When Arizona residents lose a loved one, the last thing they want to think about is the debts that person has left behind, but with debt collectors threatening to circle them it may have to be the first thing that they deal with. The surprising truth is that more and more seniors are facing financial problems, and a recent study found that the fastest portion of people filing for bankruptcy is people over the age of 65. Longer lives, lack of retirement plans and increase in educational options are some of the reasons debts are soaring for this segment of the population.Unfortunately, in today's day and age Arizona residents may be struggling with their own debt and being saddled with their parents debt may be too overwhelming. The first thing that may come through their mind is, are they responsible for this debt? Different debts are dealt with differently, and it is important to know is what debt can be inherited and what to do about it.The general rule is that the decedent's estate pays off debts. This means that even though debts need to be paid back, the decedents estate is the only liable entity, and if money in the estate ends, then creditors cannot be paid back. Generally creditors cannot look outside the estate to get their debts settled, so 401(k) plans and insurance policies with a named beneficiary cannot be used to settle debts.

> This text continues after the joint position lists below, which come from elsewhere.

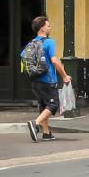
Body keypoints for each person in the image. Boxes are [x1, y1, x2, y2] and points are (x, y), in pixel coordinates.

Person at [25, 15, 71, 143]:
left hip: (35, 80)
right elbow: (55, 61)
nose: (50, 28)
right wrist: (65, 76)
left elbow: (24, 57)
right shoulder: (49, 42)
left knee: (43, 105)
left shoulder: (31, 43)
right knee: (53, 104)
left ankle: (46, 133)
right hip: (48, 80)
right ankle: (35, 123)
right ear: (42, 29)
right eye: (48, 25)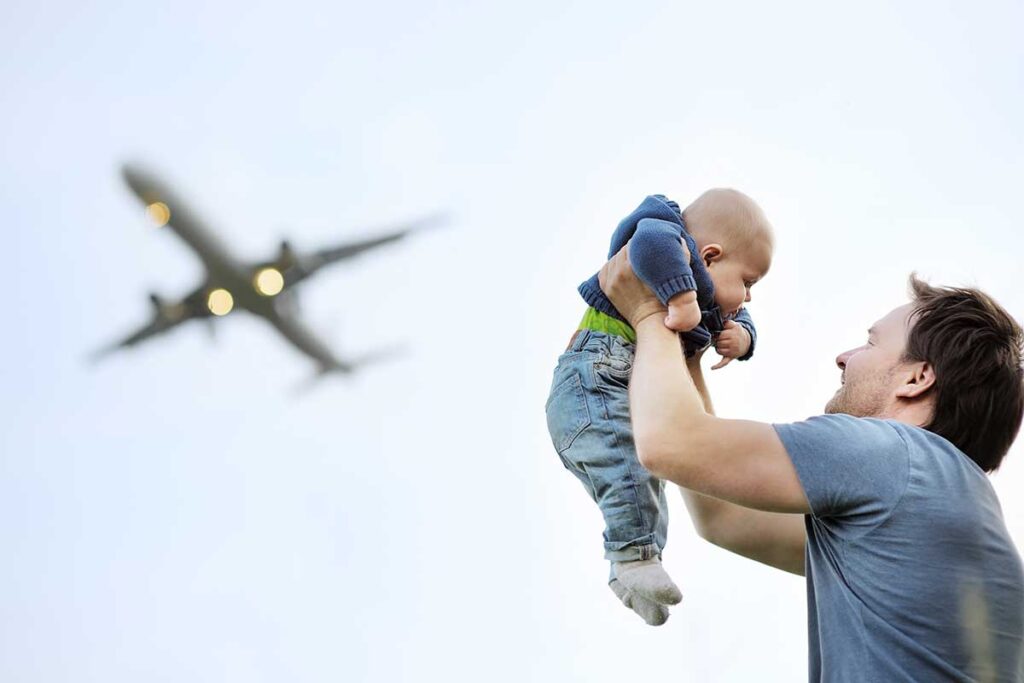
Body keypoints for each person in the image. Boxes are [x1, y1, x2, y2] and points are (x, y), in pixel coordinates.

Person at [598, 243, 1024, 681]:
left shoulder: (890, 454)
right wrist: (687, 350)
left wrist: (650, 309)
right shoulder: (944, 500)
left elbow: (669, 443)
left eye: (870, 343)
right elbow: (725, 516)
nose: (844, 356)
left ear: (917, 379)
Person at [546, 189, 773, 623]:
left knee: (645, 473)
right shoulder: (666, 238)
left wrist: (743, 339)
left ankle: (631, 565)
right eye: (748, 282)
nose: (748, 297)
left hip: (614, 386)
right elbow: (649, 242)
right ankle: (633, 558)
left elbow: (738, 317)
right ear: (708, 256)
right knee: (629, 472)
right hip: (592, 381)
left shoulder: (711, 295)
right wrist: (680, 297)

Arizona is a community property state that means there are exceptions to the above rule in some instances. Debts incurred by one spouse for the benefit of the whole family are considered inheritable -- this means that the surviving spouse must pay these debts back.
Losing a loved one and then dealing with their debts and creditor harassment on their behalf may be too overwhelming for some people and it is to protect debtors that the option of filing for bankruptcy exists. Chapter 7 bankruptcy not only puts an end to most debts but it also puts an end to wage garnishment and creditor harassment.